When will South Korea collapse?
South Korea's Dealing with Coronavirus: The Cost of Success
In contrast to western countries, South Korea has successfully contained the spread of the virus without nationwide curfews. How will it now deal with the social and economic consequences of the pandemic?
While some western countries are cautiously beginning to relax their curfews, South Korea has so far been able to master the corona crisis successfully without such massive restrictions. Hardly anything has changed in the cityscape in South Korea, the companies continue to work, and the shops, restaurants and bars are also open. Only schools and kindergartens are closed and mass events have been canceled. On April 15, there were even elections to the national parliament, the highest turnout in 28 years. The huge victory of President Moon Jae-in's party in the vote is mainly due to the successful crisis management of his government. How did South Korea achieve this remarkable success and what challenges does the government now face after it has apparently emerged stronger from the elections? In some cases, South Korea was just lucky in the crisis, but what was even more crucial was that it was institutionally and mentally well prepared from previous crises.
Due to the very close economic ties with China and the large number of Chinese tourists, South Korea was one of the first countries to be hit by the pandemic, but at the same time it has some important advantages due to its location: The nation is practically the same with its closed border in the north an island, which makes it easy to control people entering and leaving the country. In addition, the South Korean health system is well developed, as the Bertelsmann Transformation Index (BTI) 2020 published on April 29 confirms: "General health insurance is the most progressive element of the welfare state." did not hesitate to seek treatment. This restricted the spread of the virus and reduced the number of undetected infections.
Armed for the MERS outbreak
A MERS outbreak in 2015 prompted South Korea to improve its security system. Measures that were already taken before the Corona crisis were to inform all travelers about infectious diseases and to regularly check the temperature of arriving passengers with cameras at the airports. In addition, the MERS panic was fresh in the minds of South Koreans, and most put on masks immediately when the threat emerged. Contrary to popular belief in Western countries, the wearing of masks was never ordered by the government, but arose from raising public awareness of the issue and the government's ability to mobilize the nation. It also helped that South Korea has a domestic mask production facility, which produces more than 10 million masks a day, mainly due to the high levels of air pollution in winter and spring.
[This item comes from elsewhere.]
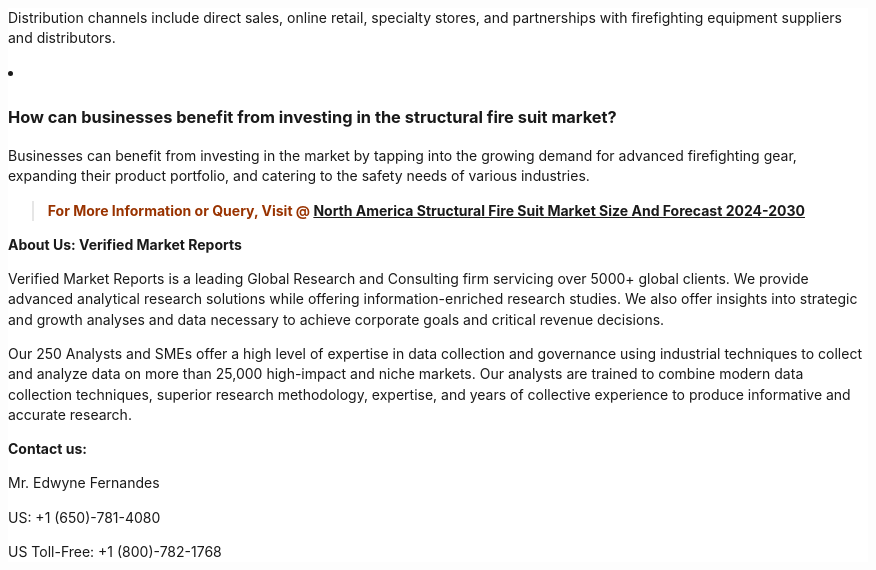<p>Distribution channels include direct sales, online retail, specialty stores, and partnerships with firefighting equipment suppliers and distributors.</p> </li> <li> <h3>How can businesses benefit from investing in the structural fire suit market?</div><div></h3> <p>Businesses can benefit from investing in the market by tapping into the growing demand for advanced firefighting gear, expanding their product portfolio, and catering to the safety needs of various industries.</p> </li></ol></body></html></p><blockquote><p><span style="color: #993300;"><strong>For More Information or Query, Visit @ <a href="https://www.verifiedmarketreports.com/product/structural-fire-suit-market/">North America Structural Fire Suit Market Size And Forecast 2024-2030</a></strong></span></p></blockquote><p><strong>About Us: Verified Market Reports</strong></p><p>Verified Market Reports is a leading Global Research and Consulting firm servicing over 5000+ global clients. We provide advanced analytical research solutions while offering information-enriched research studies. We also offer insights into strategic and growth analyses and data necessary to achieve corporate goals and critical revenue decisions.</p><p>Our 250 Analysts and SMEs offer a high level of expertise in data collection and governance using industrial techniques to collect and analyze data on more than 25,000 high-impact and niche markets. Our analysts are trained to combine modern data collection techniques, superior research methodology, expertise, and years of collective experience to produce informative and accurate research.</p><p><strong>Contact us:</strong></p><p>Mr. Edwyne Fernandes</p><p>US: +1 (650)-781-4080</p><p>US Toll-Free: +1 (800)-782-1768</p>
When the country was hit by the crisis this time, the government reacted quickly and expanded testing capacities, invented corona drive-in test stations and successfully pursued routes of infection. South Korea was fortunate that the first infections were concentrated in a few easily identifiable outbreaks, such as Shincheonj Church, that were quickly isolated. Travel restrictions for the Chinese province of Hubei were also issued early and most other travelers were forced to adhere to a 14-day quarantine and download a self-monitoring app on their mobile phones. Later, the movement tracking of people who tested positive played an important role.
In South Korea, there have been few privacy concerns with people tracking their mobility. Everyone can track the movements of all known corona patients on the Internet or in apps. Names were not posted, but almost all other information was public. Alerts were sent through apps and in text messages to those who might have come into contact with those affected. In many ways, mobility and contact tracking is far less intrusive than the nationwide curfews implemented in Western countries. On the other hand, curfews will eventually be lifted, but data collection will most likely continue.
Protection of privacy?
What has so far been clearly missing are debates about the protection of personal data and how the misuse of information can be prevented. This is particularly worrying because institutions that protect the rights of individuals from the state are still underdeveloped. Formally, the south is still at war with the north and a national security law restricts freedom of expression and association. In such an inherently repressive environment, there is always the risk that restrictions on individual freedoms will be abused by an overpowering executive. Although South Korea was institutionally and mentally well prepared for the crisis, it is to be feared that this will apply far less to the time after Corona.
Due to its export dependency, South Korea will be one of the countries hardest hit by the crisis. Ironically, South Korea's success in containing infections could mean the economic impacts linger longer as it will take longer for a large part of the population to develop immunity. For the underdeveloped welfare state with a high proportion of precarious employment, this means that the inevitable economic crisis will soon have massive social effects.
From the elections to a Korea after Corona
His party's election victory enables President Moon to return to his original promise of a more social, democratic and environmentally friendly South Korea. In particular, his plans to bolster domestic demand through social policies, wage increases and more workers' rights seem appropriate at a time when exports are most likely to collapse. At the same time, the BTI country report 2020 warns of the dangers of an “imperial presidency”, since the powers of the president in South Korea are far-reaching. In contrast to the “war on the virus”, the post-Corona Korea cannot simply be created through technocratic interventions and national mobilization campaigns, because the necessary changes will result in redistribution and will therefore lead to massive resistance from interest groups.
Times of crisis have always been times of the executive. However, after Corona, South Korea needs a broad public debate with a variety of opinions on the various policy options. What ultimately shapes a society is not the wars it wins, but the way in which decisions are made for a better future.
Translated from English by Karola Klatt.